There's no want of smugness in Biggs's portrayal of Scoop, but absent a lining of ambition, it comes across as more a condemnation of old money power players than a flesh-and-blood person. Pinkham's blend of gay clichés and twisted, over-the-top facial expressions similarly don't contribute to a layered Peter, but rather a caricature, and not a current one. Ahn crafts a solid comic portrait of Susan, but doesn't develop it over her many scenes; Leighton Bryan and Elise Kibler, as two other women who keep reappearing in Heidi's life, have a similar problem.

As for Moss, who's best known for the TV series Mad Men but proved adeptly comic onstage in Speed-the-Plow in 2008, she's too empty of a cipher. She makes Heidi an observer in her own life story, a woman who hints at depth without being able to reveal it, and whose stated desires are often at odds with her actions. She's at her most vivid only at her most staid, in the lecture scenes that begin each act, when Heidi is dissecting the likes of Sofonisba Anguissola, Clara Peeters, and Lilla Cabot Perry, and is able to speak with the resolute authority of someone who knows she can't be bettered.

Heidi would benefit greatly from adopting that attitude throughout—or, really, any attitude beyond the bright indifference that characterizes the majority of Moss's performance. Above all else, you need to believe that Heidi believes in her crusade, that she's willing to make the enemies and take the risks that will let her blaze the trail before her. But Moss is bereft of fire, steam, spark, or any other variation of heat.

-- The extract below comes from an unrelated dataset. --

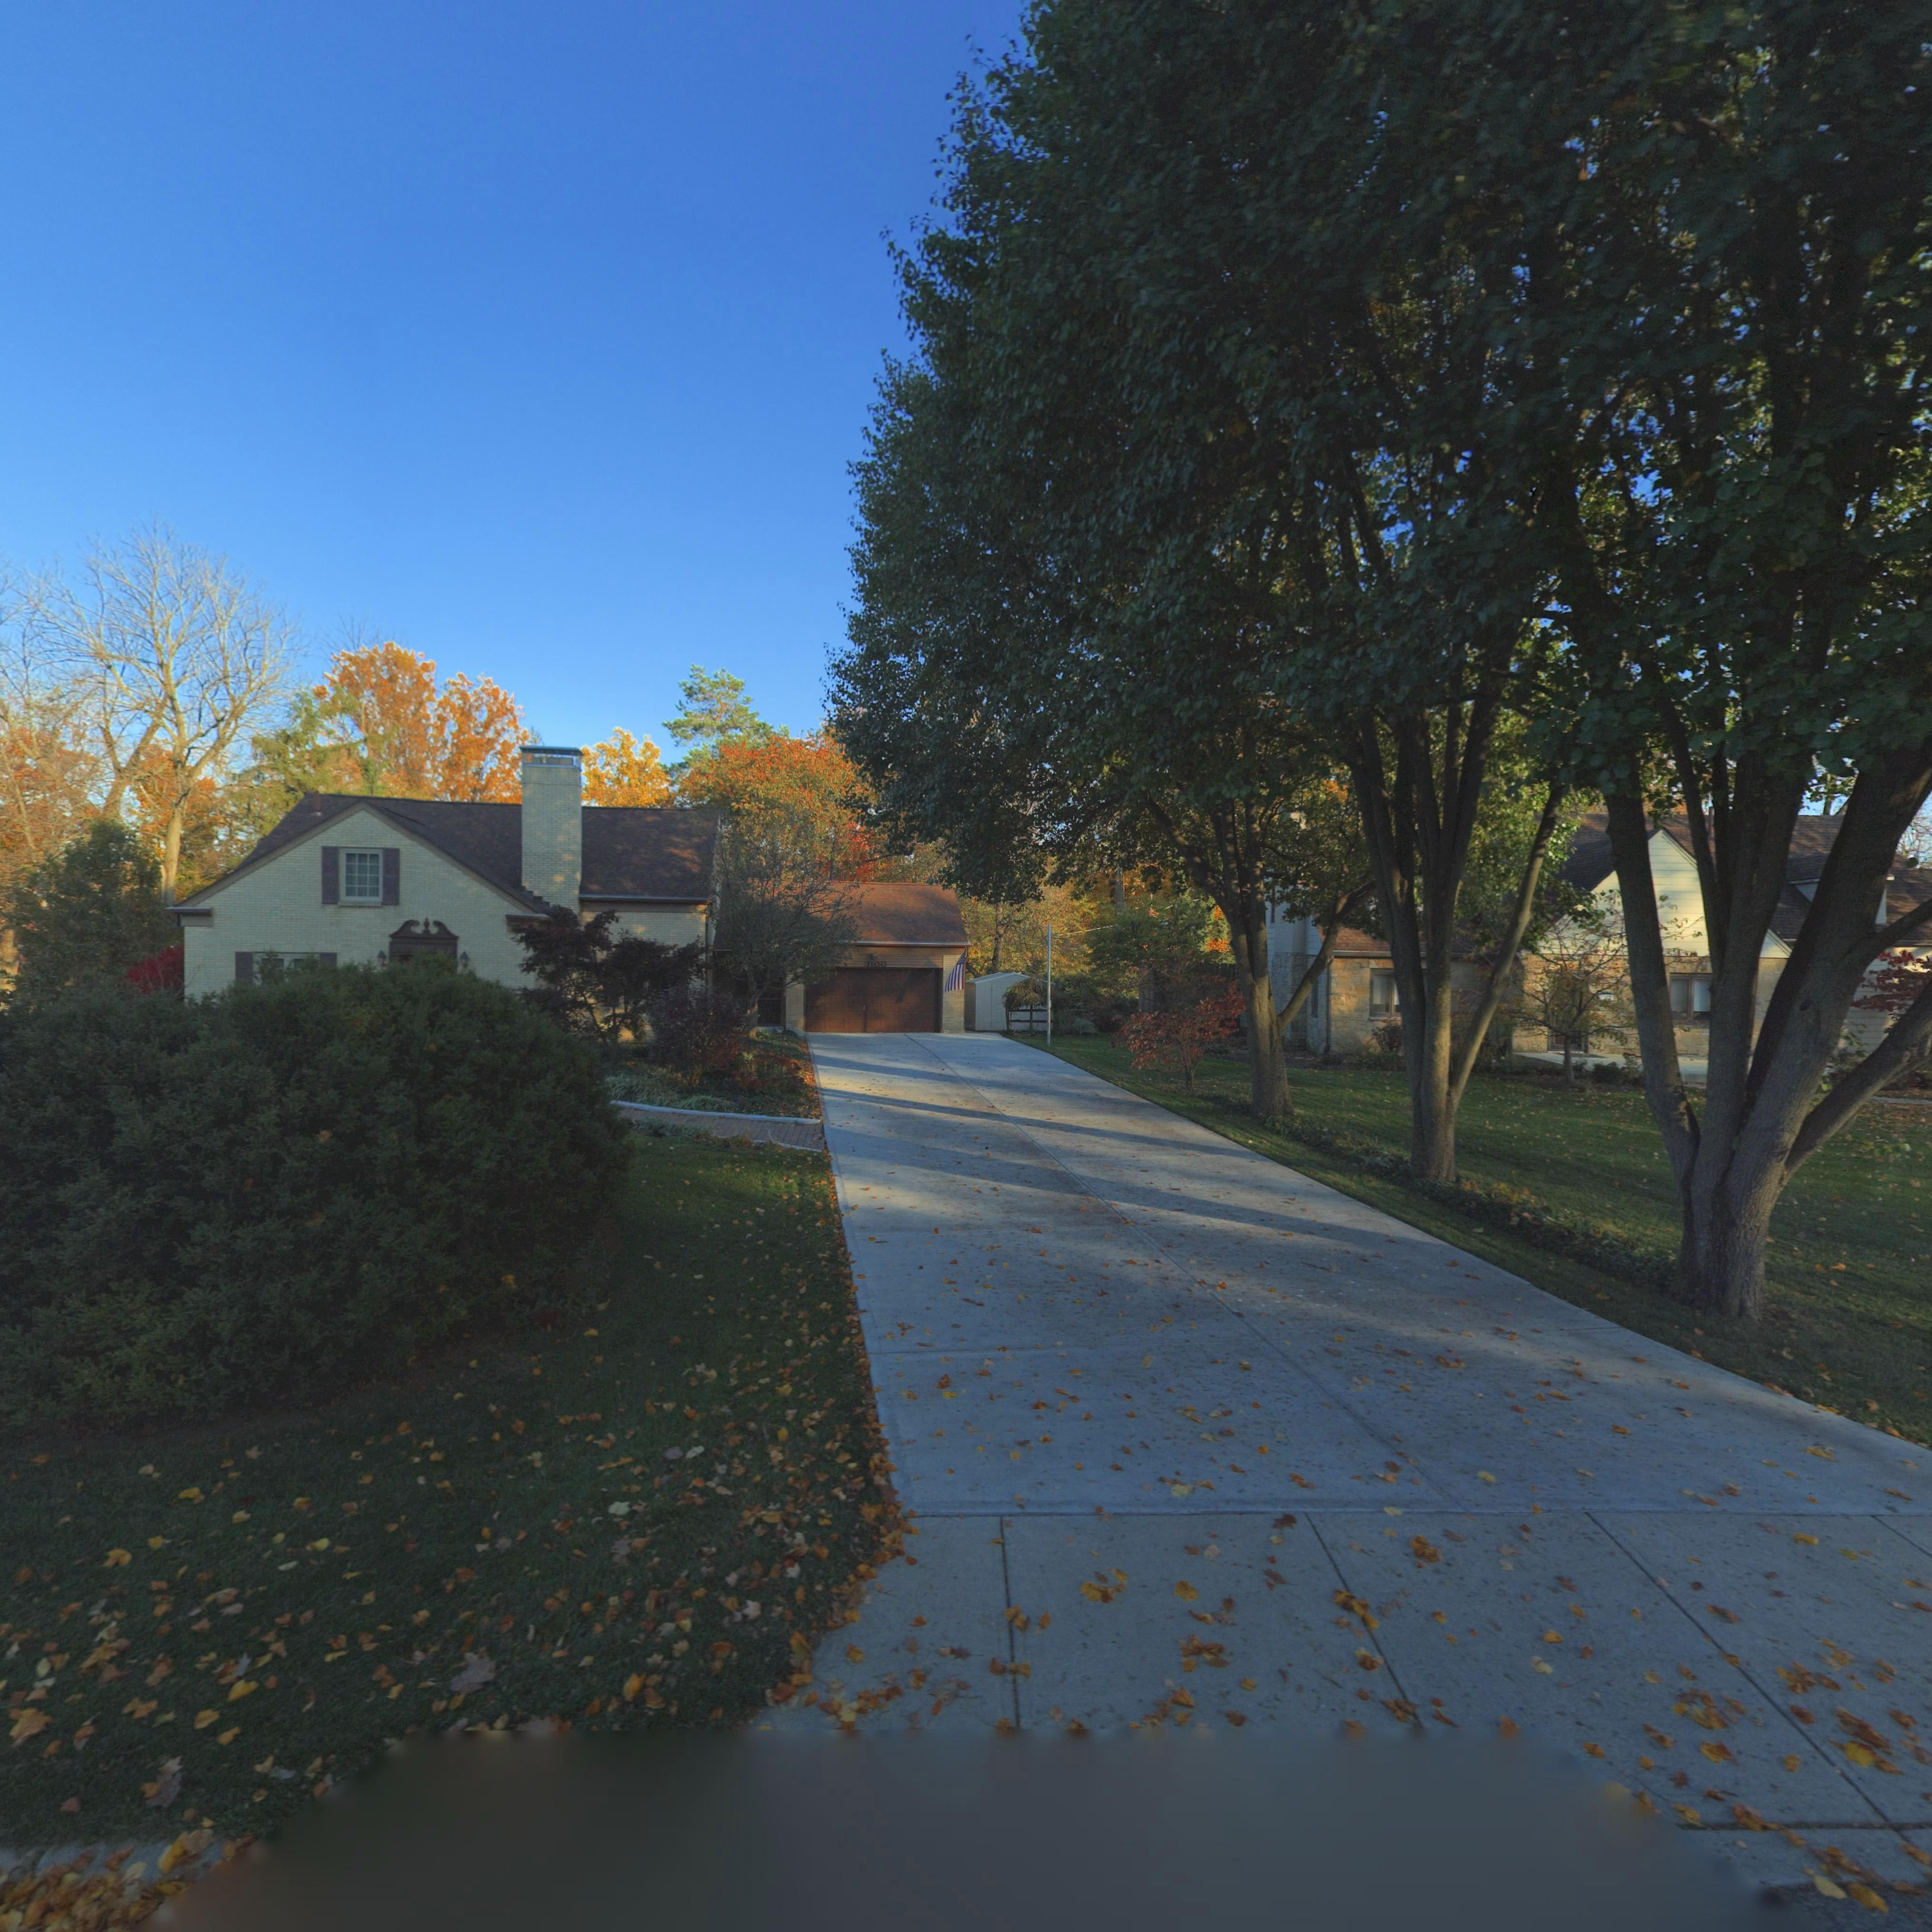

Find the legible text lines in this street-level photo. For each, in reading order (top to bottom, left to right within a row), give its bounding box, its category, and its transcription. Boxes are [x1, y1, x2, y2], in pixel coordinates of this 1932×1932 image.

[864, 960, 888, 968] StreetNumber: 3100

Hers is not a Heidi who makes things happen.

There is someone onstage who is. Though Tracee Chimo has minimal stage time, in a track on par with that of Bryan and Kibler, she maximizes every millisecond by creating, far and away, the most dynamic people onstage. The militant lesbian Fran is rough-edged but soft-centered, yet utterly convincing as both. As a terminally pregnant friend of Heidi's, she's a hoot with a darkly serious undercurrent. Her thousand-watt deadpan as TV host April finds every laugh her costars miss with their mugging, and then some. Even in her tiniest role, as a drive-by wedding guest, she displays a flair of personality that's to be found nowhere else here.

Chimo, as she's proven Off-Broadway in Circle Mirror Transformation, Bachelorette, and Bad Jews, always has a story to tell, and insists on telling it so big that it can't be ignored—but never bigger than it needs to be, and never without stealing the thunder from the actors around her. She's a true theatre treasure who gives this production what little gleam it has. There's not much she can do with the scant minutes she has onstage, but what she can do is marvelous, and a far better testament to the powers of women who won't say no and won't let go than anything else here in The Heidi Chronicles.